If you ever find yourself northwest of Knoxville, Tennessee or near the Cumberland Gap, the building and grounds (including the Popcorn Sutton Whiskey Still) of John Rice Irvine’s Museum of Appalachia is a must see.

Thanks for reading. Happy New Year. Write On!

Still Curious?

Sirmon Farms, Daphne, Alabama

Although, I have not lost my curiosity, *@$!&%’ COVID scared it some. So, what’s with the symbols instead of the swear? It’s got a name. It’s called a grawlix. The word was coined by Mort Walker, creator of the Beatle Bailey cartoon. Every darn spell checker turns it red, so I’m happy to have something the computers don’t have a clue about how to autocorrect.

On the subject of humans and computers, I’ve heard told we don’t always gee haw. Yeah, I learned this southernism from Art, our local planner, and yes, it means get along. Right is Gee, and Haw is left, and there’s some mule from 135 years ago who didn’t hear nothing, and so farmers started saying, “Me and this mule just can’t gee haw.”

As for the writing, the Birmingham Arts Journal published my essay, “The Flo of Old Fairhope” in August. If you just read it, and you live locally, you’ll realize that I have to rewrite the ending. Maybe to the tune of “Another One Bites the Dust.”

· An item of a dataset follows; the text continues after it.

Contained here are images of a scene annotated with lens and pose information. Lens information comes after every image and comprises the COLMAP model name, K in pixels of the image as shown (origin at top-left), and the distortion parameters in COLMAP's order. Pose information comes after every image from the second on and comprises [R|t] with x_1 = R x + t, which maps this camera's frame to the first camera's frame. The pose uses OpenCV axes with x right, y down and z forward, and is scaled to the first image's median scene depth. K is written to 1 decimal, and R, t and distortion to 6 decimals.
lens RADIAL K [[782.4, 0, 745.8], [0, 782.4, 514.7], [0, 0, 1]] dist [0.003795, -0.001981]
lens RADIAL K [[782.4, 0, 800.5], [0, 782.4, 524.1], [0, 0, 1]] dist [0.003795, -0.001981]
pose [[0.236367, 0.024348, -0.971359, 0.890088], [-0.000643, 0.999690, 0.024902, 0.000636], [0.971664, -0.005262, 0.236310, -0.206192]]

Libraries: Culture, History and Society just published my essay, “In a Foot of COVID-19 Clay Are the Feats of Library Writing Communities.”

I’ve been happily cranking out copy for Fairhope Living magazine. The October issue has the historic hotels of Fairhope’s past. It was a cool article to write, similar format to the street history. Also enjoyed getting to know Jenny Resmondo of South Alabama Physiotherapy. November has the Gaston and Mershon family history and a home on Coleman Avenue. December has a story of how a pole barn becomes a retirement home and the Knoll Park Christmas tradition.

Hope everyone’s alright out there. Stay curious and keep creating. At this blogging rate, the best of 2021 list will be next. Happy Halloween.